Escamandro y su compañero, el dios río Simunte, persiguieron juntos a Aquiles cuando éste se apresuraba a salir, pero Hera ordenó a su hijo Hefesto que se enfrentara a ellos. Encendió una violenta hoguera en la llanura que quemó los olmos, sauces, tamariscos, arbustos y juncias de la orilla del río. El agua de Escamandro pronto hirvió tan caliente que acudió a Hera presa del dolor y el terror.

—¡Por favor, calma a tu hijo! —suplicó Escamandro—. Prometo que nunca volveré a ayudar a Troya.

Hera hizo lo que le pidió, y Aquiles continuó su matanza de troyanos.

Algunos de los otros dioses y diosas ya habían llegado para participar. Ares atacó a Atenea, pero su lanza resultó inútil contra el escudo que Zeus todopoderoso le había prestado y, lanzando un enorme mojón negro contra su cabeza, ella lo tumbó cuán largo era. El cuerpo caído de Ares cubrió siete acres de tierra. Afrodita le estaba ayudando a levantarse, cuando Atenea, bajo las órdenes de Hera, la hizo caer de un contundente golpe en el pecho.

Hermes no quería luchar contra la diosa Leto, madre de Apolo y Artemis. Educadamente, respondió a su invitación:

—Señora, la victoria ya es vuestra.

Entonces Poseidón desafió a Apolo a un combate individual, que también rechazo.

—¿Por qué nosotros, dioses, tenemos que herirnos entre nosotros por unos pocos miserables mortales? —preguntó con calma.

Artemis la cazadora gritó a su hermano y le llamó cobarde despreciable, pero Hera se alzó, agarrando ambas muñecas de Artemis con una mano, le arrebató el arco y las flechas y le abofeteó, sonoramente, ambas mejillas.

Mientras tanto, Aquiles conducía a los troyanos precipitadamente hacia Troya, donde Príamo abrió todas las puertas para que entraran.
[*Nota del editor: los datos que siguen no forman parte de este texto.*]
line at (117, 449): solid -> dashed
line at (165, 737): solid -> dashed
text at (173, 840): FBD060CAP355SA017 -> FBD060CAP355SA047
Héctor, solo, guardó la defensa de la entrada oeste. Príamo lloraba y se tiraba de los cabellos canosos, pidiéndole que entrara rápidamente, antes de que lo mataran. Héctor no quiso escuchar y, cuando Aquiles se lanzó al ataque, se dio la vuelta y corrió a gran velocidad alrededor de las murallas, con la esperanza de que los troyanos lanzaran pesadas piedras desde las almenas sobre su perseguidor. Sin embargo, Aquiles le perseguía demasiado cerca para que esto fuera posible. Ambos dieron la vuelta a Troya cuatro veces. Finalmente, Atenea, disfrazada del hermano de Héctor, el príncipe Deifobo, se le apareció al lado gritándole:

—¡Detente, Héctor! ¡Vayamos a encontrarnos con Aquiles juntos, dos contra uno!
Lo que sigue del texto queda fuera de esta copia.